The page being profiled is unaware that it's being profiled, and there's nothing that it needs to do to help it along. If it so desires, it could conditionally call profilee.event() to learn some interesting information.
Implementation
The goals of the implementation of this profiling API are:
- Works on all platforms
- Works with IonMonkey, JaegerMonkey, and the interpreter
- Virtually no overhead when profiling is turned off
- Very little overhead when profiling is turned on
Time Profiling
Timing information is crucial to gather, and also the most difficult. All other events can most likely be lumped into the category below. The two methods of getting timing information are sampling and instrumentation:
Instrumentation
Using instrumentation it is very easy to walk the stack because corruption is not a problem, and there is existing methods to do this. There is also no problems with locks, allocations, or whatnot. Some decisions which would need to be made:
- Only sample every Nth function call? (technique similar to https://bugzilla.mozilla.org/show_bug.cgi?id=652535)
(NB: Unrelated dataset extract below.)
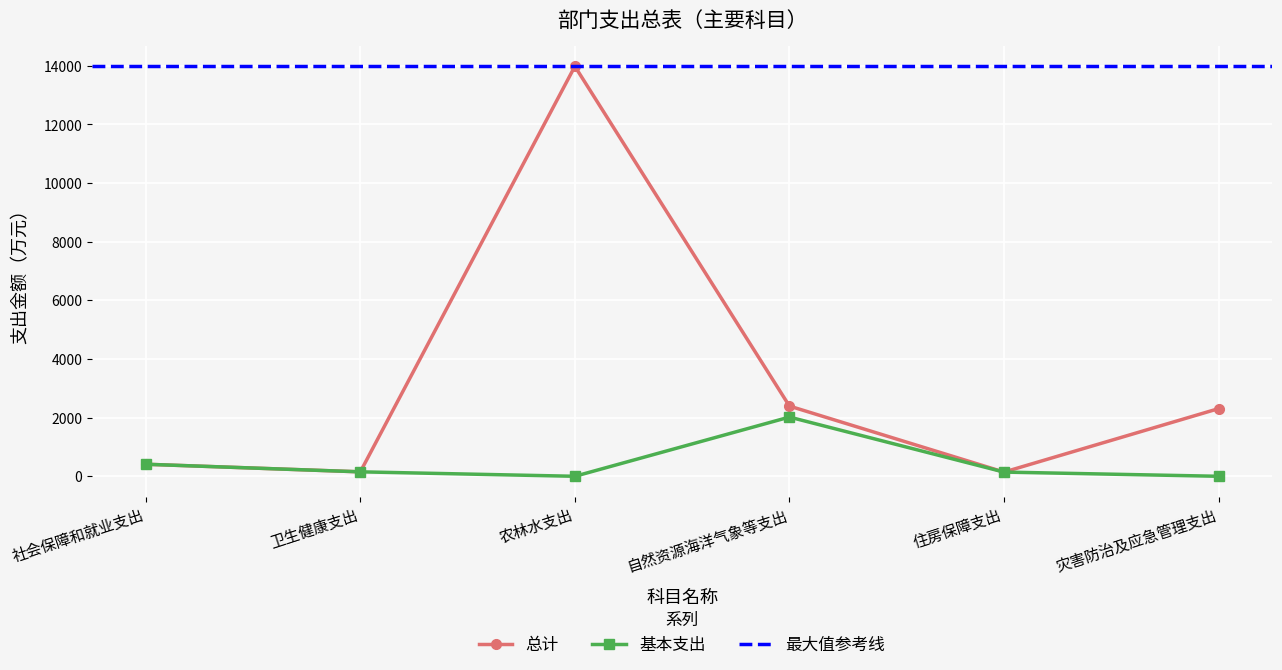

What is the total value across all series at 住房保障支出?

287.1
- Worry about the stack trace? Is it useful to know that you spent X% of time in in function foo, or Y% of time in foo called from bar and Z% of time in foo called from baz?
- Where is the timing information actually stored? (probably part of question above)
Pros
- Easy idea, simple (no signal handling/validation business)
- Can achieve fine-tuned results of both timing and lots of other information if necessary.
Cons
- Can bias timing data due to overhead
- Starting/stopping profiling affects code generation, which can be expensive. Might not be so great for the test profiling use case described above.
- More overhead than sampling (instrumentation is per-function)
- Where to store timing information could get tricky and having a very quick recorder could get fun depending on what degree of context is desired.
Sampling
Sampling is possible in two flavors. One is via just a raw signal handler, and the other is as an "operation callback." The major drawback of using a raw signal handler is that the state of the interrupted world could be corrupt, and everything inspected must be heavily validated. Additionally, the current context is unknown and difficult to get, so stack traversal also gets fairly hairy. On the other hand, an operation callback looks as if it will solve these problems because it is passed the current context and is only called at a "good time." This way it won't require extra validation.
Pros
- Statistically accurate (not biased against frequently run functions)
- starting and stopping profiling is as easy as turning on/off the callback.
- Stack trace context is free because it has to be inspected anyway and a relatively expensive operation isn't run that often
Cons
- Might still require some wonky code maybe? Not quite sure about this...
Choice
Ideally a hybrid solution of both sampling and instrumentation would be used, but for a first iteration only one should be implemented. So long as an operation callback is cheap and easy to implement, then sampling looks like the way to go.
Generalized Events
There will be a global "stack list" which keeps track of all stack traces which have had events on them. When an event fires, the current stack is looked up in this list, and if found, the event is added to the stack. If not found, the stack trace is serialized and added to the list.
There will be a way to instrument events from C++ as well to track things like GC triggers, GC allocations, type inference failures, etc.